The Dodgers had not seen Gio Gonzalez in nine months. It had been a warm afternoon at Dodger Stadium. The Washington Nationals won that game, closing within one victory of eliminating the Dodgers from the 2016 playoffs.
The Nationals never did get that victory. They went home for the winter, and they did not get another look at the Dodgers until Monday.
It was a cool evening at Dodger Stadium. Gonzalez started, again. The Nationals piled up four runs against an underwhelming Dodgers starter, again. The Nationals won, again.
The score this time was 4-2. The first meeting of what might be the two best teams in the National League went to the Nationals.
There was no shame in the defeat. The Nationals have scored the most runs in the major leagues. The Dodgers’ starter, Hyun-Jin Ryu, completed the seventh inning for the first time in three years.
But he also put them into a 4-0 hole, even with magnificent hit-saving plays from third baseman Logan Forsythe, shortstop Corey Seager and right fielder Yasiel Puig.
The Dodgers closed within 4-2 in the sixth inning, and Seager doubled to start the eighth, bringing the potential tying run to the plate against left-handed reliever Enny Romero.
Seager never even got to third base. With Cody Bellinger, Adrian Gonzalez and Chase Utley marooned on the bench, the inning ended with Franklin Gutierrez striking out and Enrique Hernandez grounding out.

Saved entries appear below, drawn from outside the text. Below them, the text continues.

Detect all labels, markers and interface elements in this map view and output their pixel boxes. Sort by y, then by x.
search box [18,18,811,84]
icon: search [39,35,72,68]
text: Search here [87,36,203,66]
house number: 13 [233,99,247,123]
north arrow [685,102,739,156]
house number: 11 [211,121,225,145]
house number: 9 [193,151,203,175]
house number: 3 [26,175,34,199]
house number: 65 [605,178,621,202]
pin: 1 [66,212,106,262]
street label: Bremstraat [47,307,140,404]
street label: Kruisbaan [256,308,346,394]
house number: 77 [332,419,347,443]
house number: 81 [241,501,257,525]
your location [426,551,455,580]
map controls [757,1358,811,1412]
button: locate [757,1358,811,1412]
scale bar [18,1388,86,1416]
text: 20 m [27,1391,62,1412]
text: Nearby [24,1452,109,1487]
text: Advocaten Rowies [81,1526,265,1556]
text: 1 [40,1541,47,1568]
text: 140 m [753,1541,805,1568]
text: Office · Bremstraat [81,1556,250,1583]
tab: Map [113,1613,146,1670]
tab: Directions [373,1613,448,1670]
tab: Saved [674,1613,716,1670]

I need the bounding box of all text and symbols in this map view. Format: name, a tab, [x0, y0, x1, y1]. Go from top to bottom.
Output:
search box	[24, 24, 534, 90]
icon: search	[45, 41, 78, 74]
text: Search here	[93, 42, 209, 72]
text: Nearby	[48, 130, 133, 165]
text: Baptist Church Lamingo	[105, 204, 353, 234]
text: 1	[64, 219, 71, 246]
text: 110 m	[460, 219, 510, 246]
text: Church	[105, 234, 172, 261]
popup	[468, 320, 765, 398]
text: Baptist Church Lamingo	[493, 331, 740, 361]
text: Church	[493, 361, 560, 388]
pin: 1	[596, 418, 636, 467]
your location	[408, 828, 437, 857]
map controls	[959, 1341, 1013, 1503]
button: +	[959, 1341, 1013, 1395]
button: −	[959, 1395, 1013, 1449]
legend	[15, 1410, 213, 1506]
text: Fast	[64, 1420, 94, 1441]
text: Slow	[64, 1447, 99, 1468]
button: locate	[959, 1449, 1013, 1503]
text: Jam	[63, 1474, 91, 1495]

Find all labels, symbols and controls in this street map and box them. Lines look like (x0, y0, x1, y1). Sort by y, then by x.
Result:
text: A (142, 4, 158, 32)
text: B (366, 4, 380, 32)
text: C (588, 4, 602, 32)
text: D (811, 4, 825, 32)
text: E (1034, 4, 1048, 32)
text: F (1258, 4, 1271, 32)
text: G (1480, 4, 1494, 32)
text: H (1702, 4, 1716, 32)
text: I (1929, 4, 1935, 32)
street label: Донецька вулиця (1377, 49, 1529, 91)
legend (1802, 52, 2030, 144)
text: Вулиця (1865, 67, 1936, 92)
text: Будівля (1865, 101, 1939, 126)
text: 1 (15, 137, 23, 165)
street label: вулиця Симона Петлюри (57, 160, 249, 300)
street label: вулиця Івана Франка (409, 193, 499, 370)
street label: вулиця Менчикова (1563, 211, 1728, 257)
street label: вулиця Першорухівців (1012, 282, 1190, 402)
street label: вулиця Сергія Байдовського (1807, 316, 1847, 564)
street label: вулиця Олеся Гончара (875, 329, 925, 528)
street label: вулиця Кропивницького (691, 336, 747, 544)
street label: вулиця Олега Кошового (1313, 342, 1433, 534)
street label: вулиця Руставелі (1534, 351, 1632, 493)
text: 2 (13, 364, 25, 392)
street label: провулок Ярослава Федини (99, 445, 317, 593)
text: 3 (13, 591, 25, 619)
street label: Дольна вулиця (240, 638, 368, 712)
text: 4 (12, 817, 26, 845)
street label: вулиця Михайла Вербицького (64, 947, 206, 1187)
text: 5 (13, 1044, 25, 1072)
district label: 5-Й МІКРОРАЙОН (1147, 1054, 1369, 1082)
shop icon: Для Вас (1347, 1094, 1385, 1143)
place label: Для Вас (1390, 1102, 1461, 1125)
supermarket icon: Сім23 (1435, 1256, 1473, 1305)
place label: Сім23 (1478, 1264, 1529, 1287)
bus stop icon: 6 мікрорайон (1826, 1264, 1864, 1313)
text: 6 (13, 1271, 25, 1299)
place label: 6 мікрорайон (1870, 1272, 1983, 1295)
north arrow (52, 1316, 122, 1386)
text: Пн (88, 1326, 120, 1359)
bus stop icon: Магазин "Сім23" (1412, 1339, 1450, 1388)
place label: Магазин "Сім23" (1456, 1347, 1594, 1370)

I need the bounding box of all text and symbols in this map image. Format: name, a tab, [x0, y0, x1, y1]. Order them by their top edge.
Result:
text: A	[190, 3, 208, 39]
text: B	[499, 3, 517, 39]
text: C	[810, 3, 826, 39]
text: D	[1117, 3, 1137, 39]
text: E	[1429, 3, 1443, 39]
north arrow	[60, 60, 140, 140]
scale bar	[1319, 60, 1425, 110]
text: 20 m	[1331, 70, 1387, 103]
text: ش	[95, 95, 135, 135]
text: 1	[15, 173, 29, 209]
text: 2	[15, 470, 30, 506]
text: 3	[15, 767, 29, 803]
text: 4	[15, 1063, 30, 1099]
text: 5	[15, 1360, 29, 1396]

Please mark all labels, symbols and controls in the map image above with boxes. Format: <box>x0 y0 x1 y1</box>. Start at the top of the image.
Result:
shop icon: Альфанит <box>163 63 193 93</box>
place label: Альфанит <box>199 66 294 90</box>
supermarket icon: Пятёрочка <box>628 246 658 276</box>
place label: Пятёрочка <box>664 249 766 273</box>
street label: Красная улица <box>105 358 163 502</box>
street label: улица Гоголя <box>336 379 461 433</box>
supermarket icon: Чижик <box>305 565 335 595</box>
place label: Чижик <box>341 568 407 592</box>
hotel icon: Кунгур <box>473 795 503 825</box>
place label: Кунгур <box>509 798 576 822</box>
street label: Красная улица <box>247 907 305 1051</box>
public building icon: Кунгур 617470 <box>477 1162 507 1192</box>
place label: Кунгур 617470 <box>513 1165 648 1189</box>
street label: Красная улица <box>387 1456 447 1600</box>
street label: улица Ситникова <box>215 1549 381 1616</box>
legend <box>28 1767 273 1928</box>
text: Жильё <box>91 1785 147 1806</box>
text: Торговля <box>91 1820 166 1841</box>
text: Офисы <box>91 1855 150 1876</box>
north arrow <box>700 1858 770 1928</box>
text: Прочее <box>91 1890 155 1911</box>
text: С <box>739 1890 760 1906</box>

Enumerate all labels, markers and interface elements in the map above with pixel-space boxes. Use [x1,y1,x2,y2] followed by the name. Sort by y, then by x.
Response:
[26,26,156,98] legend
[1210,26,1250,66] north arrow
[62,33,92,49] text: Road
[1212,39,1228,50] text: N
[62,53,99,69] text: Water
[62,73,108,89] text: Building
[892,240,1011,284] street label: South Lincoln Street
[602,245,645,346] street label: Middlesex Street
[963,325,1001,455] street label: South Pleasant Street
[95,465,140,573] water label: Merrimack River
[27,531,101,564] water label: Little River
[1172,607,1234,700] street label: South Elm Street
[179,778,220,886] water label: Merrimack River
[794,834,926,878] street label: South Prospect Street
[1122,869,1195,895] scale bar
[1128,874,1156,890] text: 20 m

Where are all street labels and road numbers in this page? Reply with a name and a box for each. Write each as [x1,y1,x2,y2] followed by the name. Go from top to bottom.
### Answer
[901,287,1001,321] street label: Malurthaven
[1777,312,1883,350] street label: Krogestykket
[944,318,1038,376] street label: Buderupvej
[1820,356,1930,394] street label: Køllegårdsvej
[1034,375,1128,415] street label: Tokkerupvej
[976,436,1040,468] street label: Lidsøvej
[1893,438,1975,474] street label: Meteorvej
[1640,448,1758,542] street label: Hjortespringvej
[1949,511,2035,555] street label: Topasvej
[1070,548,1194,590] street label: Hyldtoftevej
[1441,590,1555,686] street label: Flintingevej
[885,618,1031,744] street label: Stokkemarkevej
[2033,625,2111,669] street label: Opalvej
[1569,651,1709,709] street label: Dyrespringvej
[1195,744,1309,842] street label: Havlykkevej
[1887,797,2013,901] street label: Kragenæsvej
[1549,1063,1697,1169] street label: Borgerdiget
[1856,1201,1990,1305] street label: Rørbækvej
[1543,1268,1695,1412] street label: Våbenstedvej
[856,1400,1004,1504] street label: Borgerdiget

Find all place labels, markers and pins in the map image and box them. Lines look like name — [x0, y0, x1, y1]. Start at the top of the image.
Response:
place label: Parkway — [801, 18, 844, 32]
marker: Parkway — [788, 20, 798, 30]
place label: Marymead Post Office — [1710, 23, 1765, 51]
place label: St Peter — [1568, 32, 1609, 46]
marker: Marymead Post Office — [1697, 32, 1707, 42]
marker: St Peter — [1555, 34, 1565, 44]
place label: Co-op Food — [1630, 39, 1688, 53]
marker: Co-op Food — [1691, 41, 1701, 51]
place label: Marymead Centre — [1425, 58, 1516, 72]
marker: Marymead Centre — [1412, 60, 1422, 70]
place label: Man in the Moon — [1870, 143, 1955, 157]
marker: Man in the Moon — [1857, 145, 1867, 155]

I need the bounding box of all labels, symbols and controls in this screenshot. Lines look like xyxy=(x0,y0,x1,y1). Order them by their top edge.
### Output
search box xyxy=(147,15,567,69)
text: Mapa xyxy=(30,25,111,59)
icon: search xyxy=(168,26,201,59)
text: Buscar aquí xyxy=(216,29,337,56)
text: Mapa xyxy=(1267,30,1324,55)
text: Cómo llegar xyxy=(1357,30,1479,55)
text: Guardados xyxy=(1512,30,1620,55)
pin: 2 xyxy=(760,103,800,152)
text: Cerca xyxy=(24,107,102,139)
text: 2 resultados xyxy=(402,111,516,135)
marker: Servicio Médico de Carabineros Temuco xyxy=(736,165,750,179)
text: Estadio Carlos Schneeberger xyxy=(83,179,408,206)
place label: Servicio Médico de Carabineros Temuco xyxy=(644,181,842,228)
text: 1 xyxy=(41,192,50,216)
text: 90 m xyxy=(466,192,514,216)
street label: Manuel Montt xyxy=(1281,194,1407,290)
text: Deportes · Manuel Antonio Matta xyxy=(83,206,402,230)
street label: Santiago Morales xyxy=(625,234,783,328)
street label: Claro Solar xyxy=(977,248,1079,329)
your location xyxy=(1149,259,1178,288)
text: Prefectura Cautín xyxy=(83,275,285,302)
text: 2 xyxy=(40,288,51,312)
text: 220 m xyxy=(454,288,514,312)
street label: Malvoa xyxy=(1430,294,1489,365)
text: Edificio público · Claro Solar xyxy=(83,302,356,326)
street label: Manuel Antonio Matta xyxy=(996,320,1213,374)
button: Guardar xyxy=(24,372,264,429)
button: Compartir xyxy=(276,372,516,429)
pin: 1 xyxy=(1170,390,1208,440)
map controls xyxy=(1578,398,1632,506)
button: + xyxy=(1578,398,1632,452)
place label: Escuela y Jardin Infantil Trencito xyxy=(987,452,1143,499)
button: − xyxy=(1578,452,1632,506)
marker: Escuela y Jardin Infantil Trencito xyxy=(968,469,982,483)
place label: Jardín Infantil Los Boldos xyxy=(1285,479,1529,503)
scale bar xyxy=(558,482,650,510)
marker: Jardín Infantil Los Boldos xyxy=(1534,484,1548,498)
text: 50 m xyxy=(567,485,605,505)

Gutierrez, whose sole role on the Dodgers is to hit left-handers, is batting .226 against them. He also has one hit in 14 at-bats with runners in scoring position.
Manager Dave Roberts said he trusted Gutierrez’s career record against left-handers and did not consider batting for him.
“He’s on this club to hit left-handed pitching,” Roberts said.
In the ninth inning, against the team with the most combustible bullpen in the majors, the Dodgers did use Utley and Bellinger as pinch-hitters.
Utley struck out, but Bellinger doubled. Oliver Perez got Yasmani Grandal for the last out, becoming the sixth Washington pitcher to record a save this season.
The Dodgers stacked their lineup with right-handed bats against the left-handed Gonzalez (5-1). They were so determined to get the platoon advantage that they benched all three of their first basemen — Bellinger, Gonzalez and Utley — and Hernandez made his major league debut at the position.
Gonzalez is something of a worker bee in Washington’s star-studded rotation. Max Scherzer and Stephen Strasburg head the rotation, a combined $385-million worth of excellence. Tanner Roark started for Team USA in the semifinals of the World Baseball Classic.
And then there is Gonzalez, a former first-round pick who was traded four times by age 26. He found a home with the Nationals, with whom he won 21 games his first year, but he has faded into relative obscurity since then.
Except against the Dodgers, that is. He has started seven games against them, including that game in October. He has lost once, and his ERA against them is 1.89.
“Our guys are on the fastball, aggressive to the fastball,” Roberts said. “He’s a guy that commands his secondary [pitches] probably better than his fastball. He pitched backward a lot tonight.”
On Monday, Gonzalez gave up two runs and four hits in six innings. Ryu (2-6) gave up four runs and seven hits in seven innings and Roberts said Ryu had earned another start.
He started well Monday, breaking the bat of the first hitter, Trea Turner. He also struck out Bryce Harper, Ryan Zimmerman and Daniel Murphy in succession.
He got two strikes on the next hitter, Anthony Rendon, then threw three balls. On the next pitch, Rendon homered.
In the fourth inning, the Nationals grouped three hits against Ryu, the last a two-run, two-out single by Matt Wieters.
The Nationals took a 4-0 lead in the fifth inning, when Harper singled home Turner, who had singled and moved into scoring position on a wild pitch by Ryu.